| TRY IT |
Can you retype the text from all the records below, character for character, without including the pictures?
::::::::::
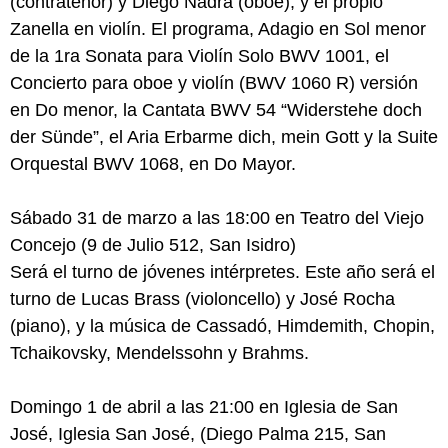
(contratenor) y Diego Nadra (oboe), y el propio
Zanella en violín. El programa, Adagio en Sol menor
de la 1ra Sonata para Violín Solo BWV 1001, el
Concierto para oboe y violín (BWV 1060 R) versión
en Do menor, la Cantata BWV 54 “Widerstehe doch
der Sünde”, el Aria Erbarme dich, mein Gott y la Suite
Orquestal BWV 1068, en Do Mayor.
Sábado 31 de marzo a las 18:00 en Teatro del Viejo
Concejo (9 de Julio 512, San Isidro)
Será el turno de jóvenes intérpretes. Este año será el
turno de Lucas Brass (violoncello) y José Rocha
(piano), y la música de Cassadó, Himdemith, Chopin,
Tchaikovsky, Mendelssohn y Brahms.
Domingo 1 de abril a las 21:00 en Iglesia de San
José, Iglesia San José, (Diego Palma 215, San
::::::::::
| YOUR SOLUTION |
(contratenor) y Diego Nadra (oboe), y el propio
Zanella en violín. El programa, Adagio en Sol menor
de la 1ra Sonata para Violín Solo BWV 1001, el
Concierto para oboe y violín (BWV 1060 R) versión
en Do menor, la Cantata BWV 54 “Widerstehe doch
der Sünde”, el Aria Erbarme dich, mein Gott y la Suite
Orquestal BWV 1068, en Do Mayor.
Sábado 31 de marzo a las 18:00 en Teatro del Viejo
Concejo (9 de Julio 512, San Isidro)
Será el turno de jóvenes intérpretes. Este año será el
turno de Lucas Brass (violoncello) y José Rocha
(piano), y la música de Cassadó, Himdemith, Chopin,
Tchaikovsky, Mendelssohn y Brahms.
Domingo 1 de abril a las 21:00 en Iglesia de San
José, Iglesia San José, (Diego Palma 215, San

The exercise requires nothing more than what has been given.